(Stored data)
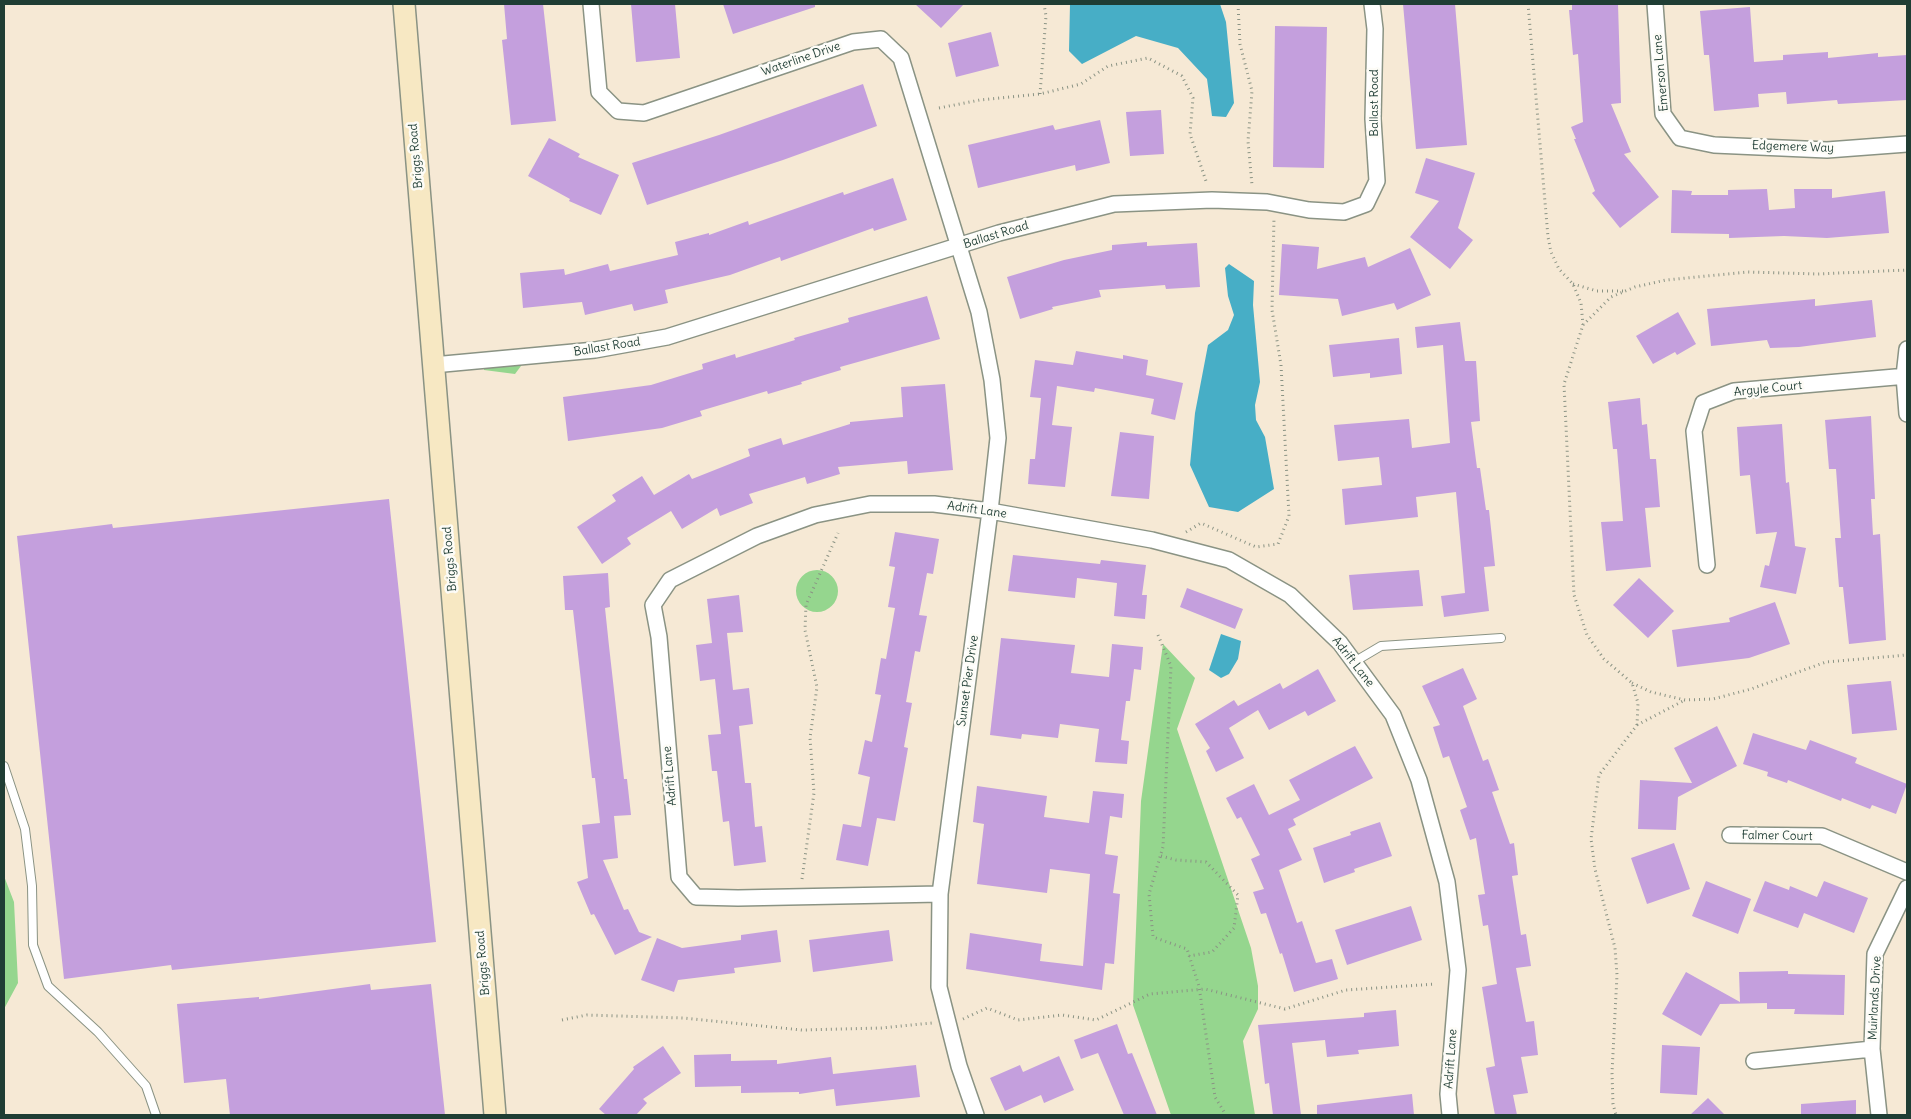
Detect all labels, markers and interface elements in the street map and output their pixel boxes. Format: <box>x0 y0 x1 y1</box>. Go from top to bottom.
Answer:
street label: Emerson Lane <box>1650 34 1672 112</box>
street label: Waterline Drive <box>760 39 842 79</box>
street label: Ballast Road <box>1368 69 1382 137</box>
street label: Briggs Road <box>406 123 426 189</box>
street label: Edgemere Way <box>1752 138 1834 156</box>
street label: Ballast Road <box>962 218 1030 252</box>
street label: Ballast Road <box>573 335 641 359</box>
street label: Argyle Court <box>1733 378 1803 400</box>
street label: Adrift Lane <box>946 499 1008 521</box>
street label: Briggs Road <box>440 526 460 592</box>
street label: Sunset Pier Drive <box>954 634 982 728</box>
street label: Adrift Lane <box>1329 634 1377 690</box>
street label: Adrift Lane <box>660 746 680 806</box>
street label: Falmer Court <box>1741 828 1813 844</box>
street label: Briggs Road <box>473 930 493 996</box>
street label: Muirlands Drive <box>1866 955 1884 1041</box>
street label: Adrift Lane <box>1442 1029 1460 1089</box>

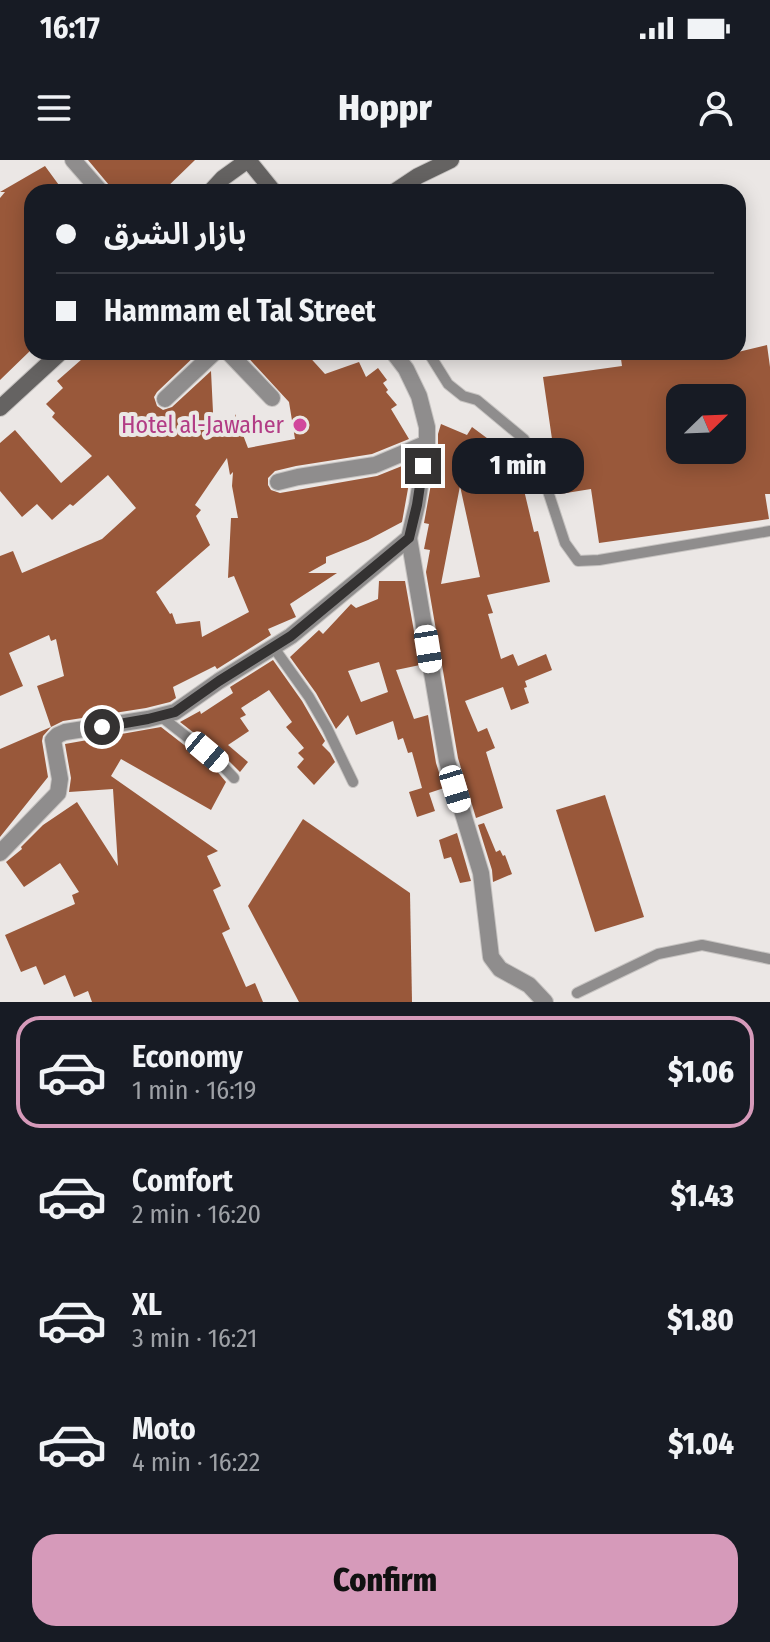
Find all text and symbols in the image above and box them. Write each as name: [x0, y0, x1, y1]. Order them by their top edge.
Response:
text: 16:17: [40, 10, 100, 46]
icon: menu: [32, 86, 76, 130]
text: Hoppr: [338, 86, 432, 130]
icon: person: [694, 86, 738, 130]
text: بازار الشرق: [104, 216, 247, 252]
text: Hammam el Tal Street: [104, 293, 376, 329]
north arrow: [666, 384, 746, 464]
map controls: [666, 384, 746, 464]
place label: Hotel al-Jawaher: [121, 411, 285, 439]
marker: Hotel al-Jawaher: [291, 416, 309, 434]
callout: 1 min: [451, 438, 583, 494]
route end: [405, 448, 441, 484]
text: 1 min: [490, 450, 546, 481]
car: [412, 623, 444, 675]
route start: [84, 709, 120, 745]
car: [181, 727, 233, 777]
car: [437, 763, 473, 815]
icon: car: [36, 1036, 108, 1108]
text: Economy: [132, 1039, 243, 1075]
text: $1.06: [668, 1054, 734, 1090]
text: 1 min · 16:19: [132, 1075, 257, 1106]
icon: car: [36, 1160, 108, 1232]
text: Comfort: [132, 1163, 233, 1199]
text: $1.43: [671, 1178, 734, 1214]
text: 2 min · 16:20: [132, 1199, 261, 1230]
icon: car: [36, 1284, 108, 1356]
text: XL: [132, 1287, 162, 1323]
text: $1.80: [667, 1302, 734, 1338]
text: 3 min · 16:21: [132, 1323, 257, 1354]
icon: car: [36, 1408, 108, 1480]
text: Moto: [132, 1411, 196, 1447]
text: $1.04: [668, 1426, 734, 1462]
text: 4 min · 16:22: [132, 1447, 260, 1478]
button: Confirm: [32, 1534, 738, 1626]

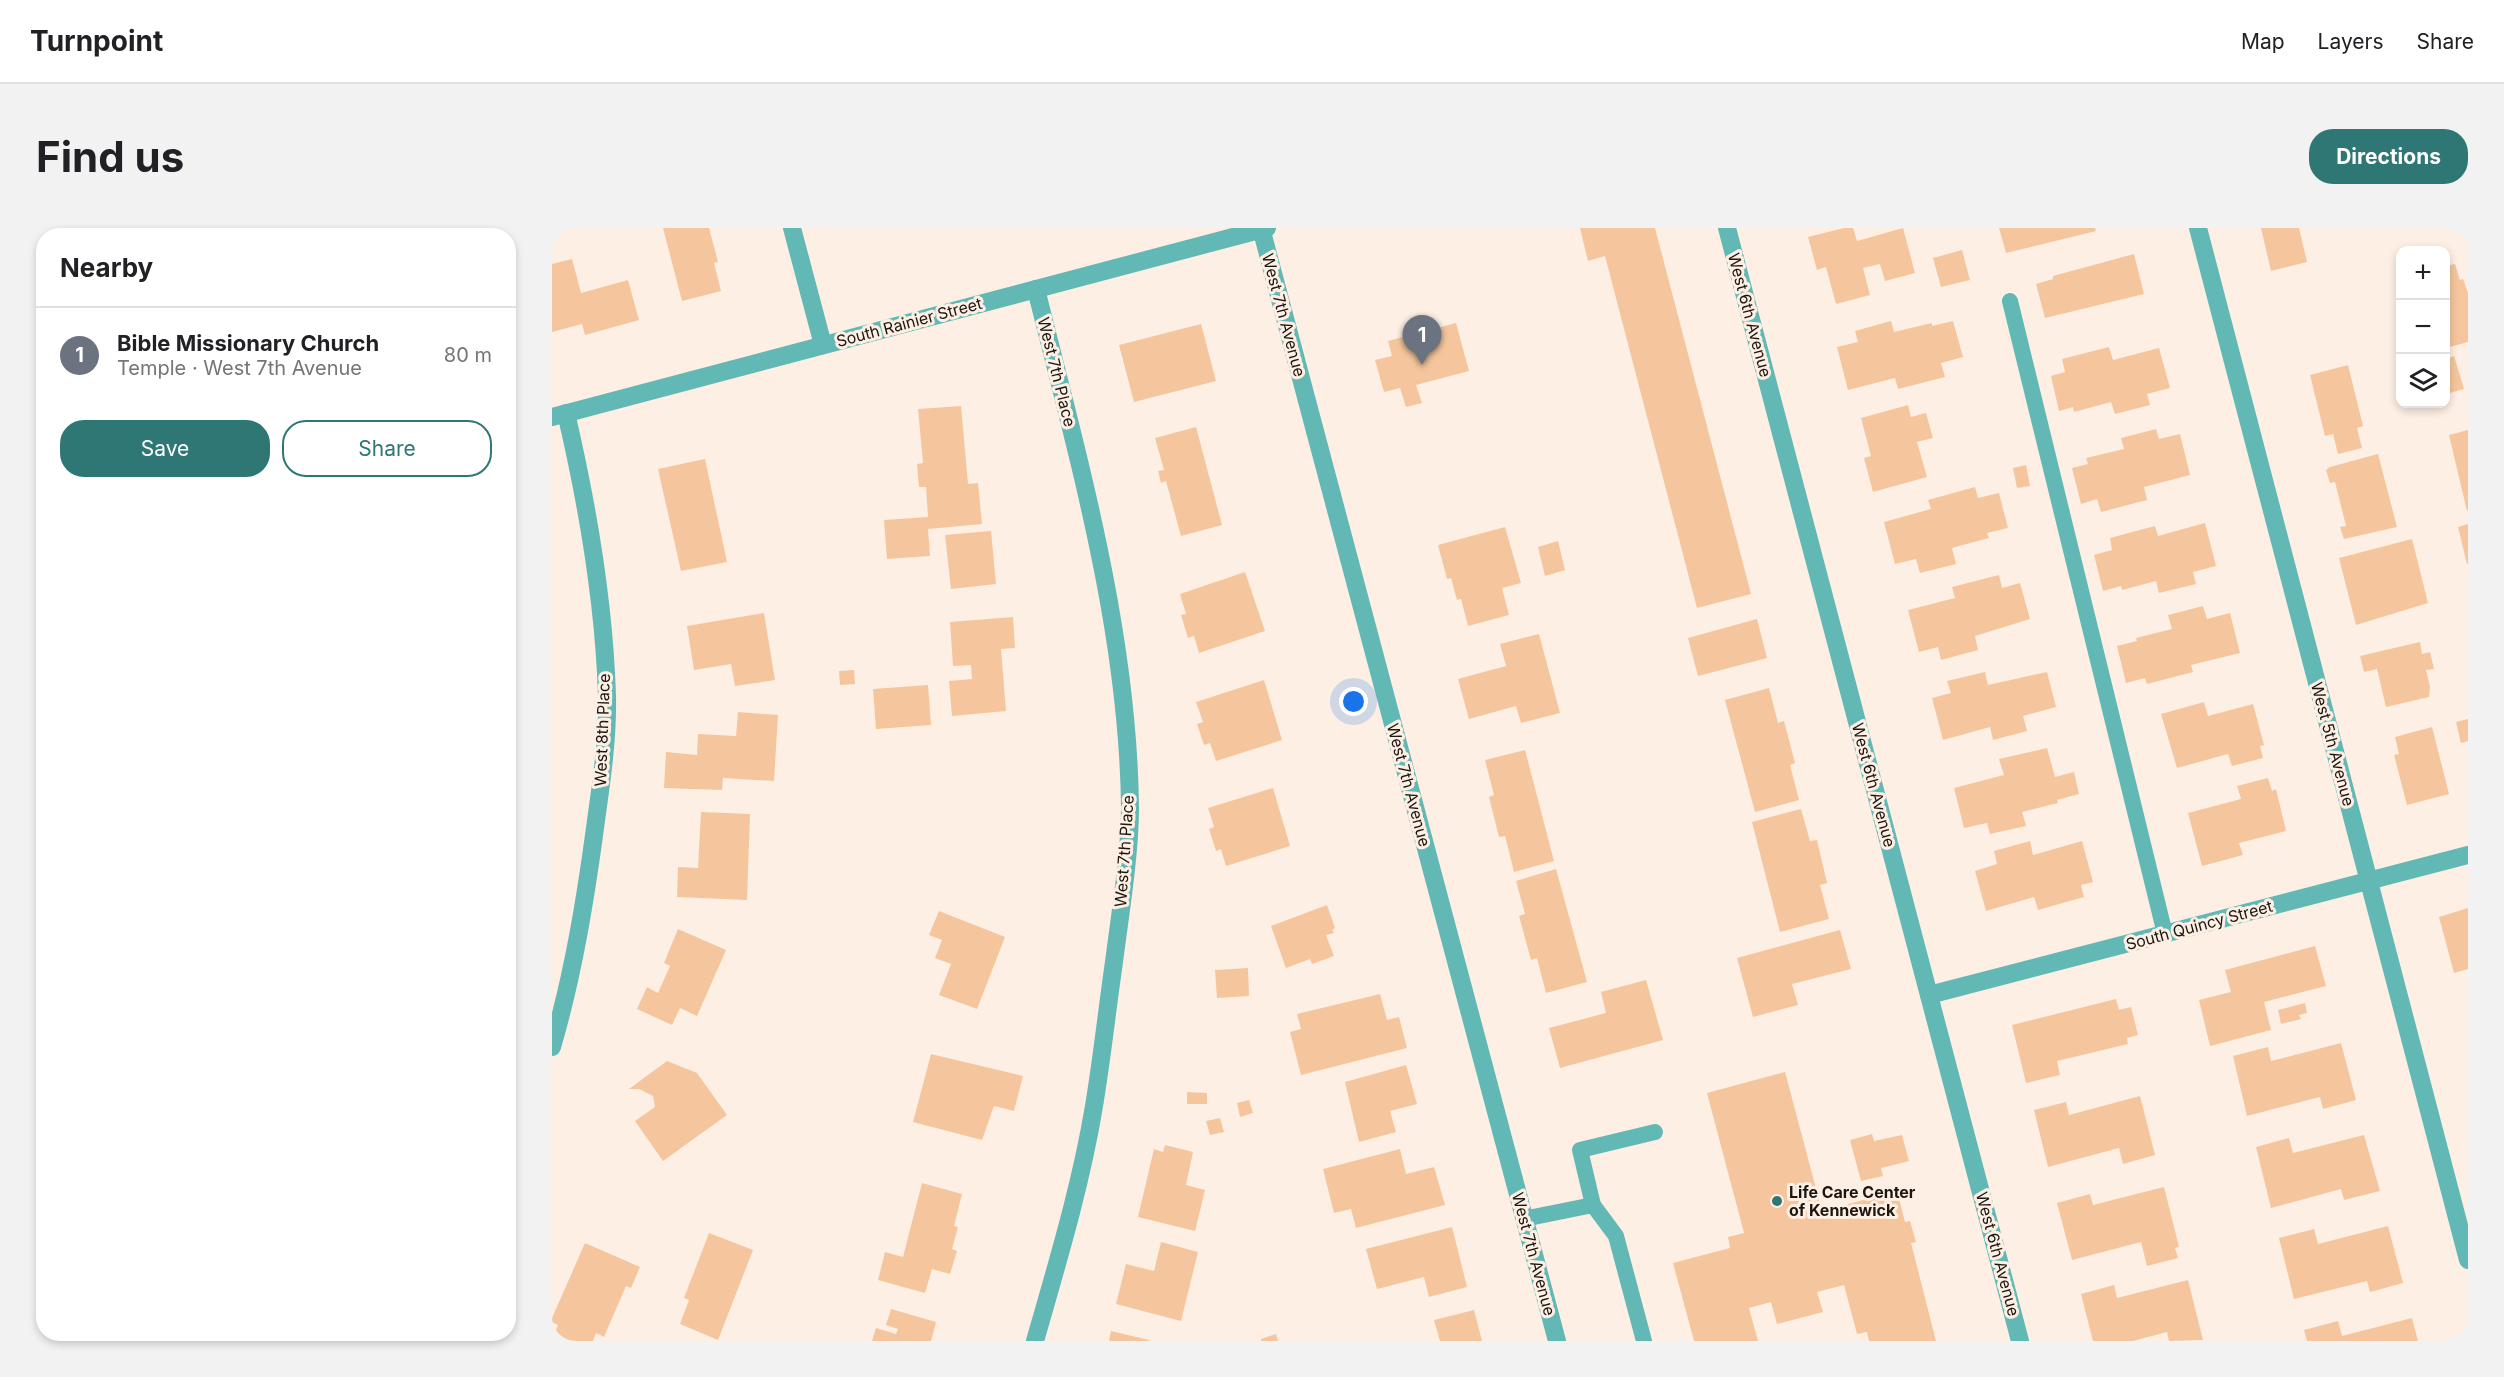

- The task: Leaving the pictures aside, repeat the data above exactly.

- Your response:
Detect all labels, markers and interface elements in the street map and output their pixel boxes. Format: <box>x0 y0 x1 y1</box>. Go from top to bottom.
Answer:
street label: Emerson Lane <box>1650 34 1672 112</box>
street label: Waterline Drive <box>760 39 842 79</box>
street label: Ballast Road <box>1368 69 1382 137</box>
street label: Briggs Road <box>406 123 426 189</box>
street label: Edgemere Way <box>1752 138 1834 156</box>
street label: Ballast Road <box>962 218 1030 252</box>
street label: Ballast Road <box>573 335 641 359</box>
street label: Argyle Court <box>1733 378 1803 400</box>
street label: Adrift Lane <box>946 499 1008 521</box>
street label: Briggs Road <box>440 526 460 592</box>
street label: Sunset Pier Drive <box>954 634 982 728</box>
street label: Adrift Lane <box>1329 634 1377 690</box>
street label: Adrift Lane <box>660 746 680 806</box>
street label: Falmer Court <box>1741 828 1813 844</box>
street label: Briggs Road <box>473 930 493 996</box>
street label: Muirlands Drive <box>1866 955 1884 1041</box>
street label: Adrift Lane <box>1442 1029 1460 1089</box>

Find all text and symbols in the image above and box them. Write each as name: [x0, y0, x1, y1]. Order them by their top edge.
Response:
text: 16:17: [40, 10, 100, 46]
icon: menu: [32, 86, 76, 130]
text: Hoppr: [338, 86, 432, 130]
icon: person: [694, 86, 738, 130]
text: بازار الشرق: [104, 216, 247, 252]
text: Hammam el Tal Street: [104, 293, 376, 329]
north arrow: [666, 384, 746, 464]
map controls: [666, 384, 746, 464]
place label: Hotel al-Jawaher: [121, 411, 285, 439]
marker: Hotel al-Jawaher: [291, 416, 309, 434]
callout: 1 min: [451, 438, 583, 494]
route end: [405, 448, 441, 484]
text: 1 min: [490, 450, 546, 481]
car: [412, 623, 444, 675]
route start: [84, 709, 120, 745]
car: [181, 727, 233, 777]
car: [437, 763, 473, 815]
icon: car: [36, 1036, 108, 1108]
text: Economy: [132, 1039, 243, 1075]
text: $1.06: [668, 1054, 734, 1090]
text: 1 min · 16:19: [132, 1075, 257, 1106]
icon: car: [36, 1160, 108, 1232]
text: Comfort: [132, 1163, 233, 1199]
text: $1.43: [671, 1178, 734, 1214]
text: 2 min · 16:20: [132, 1199, 261, 1230]
icon: car: [36, 1284, 108, 1356]
text: XL: [132, 1287, 162, 1323]
text: $1.80: [667, 1302, 734, 1338]
text: 3 min · 16:21: [132, 1323, 257, 1354]
icon: car: [36, 1408, 108, 1480]
text: Moto: [132, 1411, 196, 1447]
text: $1.04: [668, 1426, 734, 1462]
text: 4 min · 16:22: [132, 1447, 260, 1478]
button: Confirm: [32, 1534, 738, 1626]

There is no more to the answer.